Sean looked at him and said, “What?”

“Don’t look at me asshole. Look at your plate.”

Sean looked at his plate and said, “What did you say?”

“I said you got to kill one of them what raped you.”

Sean thought everyone in here must know what happened to him and he was thinking he could not survive five years in this place.

“How the hell am I supposed to do that?”

“Keep you’re voice down and watch your plate! You gotta get a shank. Make one or buy one and kill one of em.”

“What’s a shank?”

“Saints preserve us. Your red ass aint gonna last a week in here. A shank is a home made knife, they’re easy as hell to make and they’re everywhere in here.”

“Even if I get a shank and decide to kill one of them I wouldn’t have a clue as to how to go about it.”

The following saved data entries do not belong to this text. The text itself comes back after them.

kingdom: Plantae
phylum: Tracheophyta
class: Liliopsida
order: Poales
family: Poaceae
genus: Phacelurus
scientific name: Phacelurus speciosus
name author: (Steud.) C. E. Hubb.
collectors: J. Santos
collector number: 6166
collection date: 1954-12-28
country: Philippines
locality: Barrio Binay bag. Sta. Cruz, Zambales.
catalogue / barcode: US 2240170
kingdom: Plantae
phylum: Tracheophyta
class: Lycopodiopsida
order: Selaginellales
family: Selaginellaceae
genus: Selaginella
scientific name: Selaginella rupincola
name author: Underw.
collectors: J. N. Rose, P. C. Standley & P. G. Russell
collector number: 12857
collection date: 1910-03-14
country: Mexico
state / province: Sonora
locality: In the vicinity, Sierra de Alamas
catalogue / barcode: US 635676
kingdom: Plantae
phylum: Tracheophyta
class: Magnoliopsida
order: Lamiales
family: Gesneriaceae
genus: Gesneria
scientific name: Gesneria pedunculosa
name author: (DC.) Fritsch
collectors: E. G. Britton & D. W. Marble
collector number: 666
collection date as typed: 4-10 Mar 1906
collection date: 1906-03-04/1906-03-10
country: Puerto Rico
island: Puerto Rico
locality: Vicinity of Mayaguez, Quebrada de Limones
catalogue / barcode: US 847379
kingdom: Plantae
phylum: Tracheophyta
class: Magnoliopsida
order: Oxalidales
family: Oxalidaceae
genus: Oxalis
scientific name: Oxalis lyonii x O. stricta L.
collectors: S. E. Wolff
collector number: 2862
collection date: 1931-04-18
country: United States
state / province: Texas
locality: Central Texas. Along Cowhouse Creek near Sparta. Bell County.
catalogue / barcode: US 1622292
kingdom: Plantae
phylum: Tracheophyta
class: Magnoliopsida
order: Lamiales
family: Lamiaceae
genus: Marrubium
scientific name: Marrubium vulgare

“Look asshole don’t look down. Put you’re hand on the bench put what you feel in your pocket. You can’t approach them or they’ll kill you sure. Tape the shank to your underarm up close to your pit. Keep your arm down so no one sees what you got. When they bend you over to shove it in your ass, you pull the shank loose and shove it in his neck. Don’t hesitate and don’t swing it easy. You go fast and you go hard or you dead. You don’t wanta do this, you figure on havin someone’s dick up your ass every day till you get out. Don’t talk to me again till one of those is dead. Nother thing. When you done wipe the shank drop it right there and walk away.”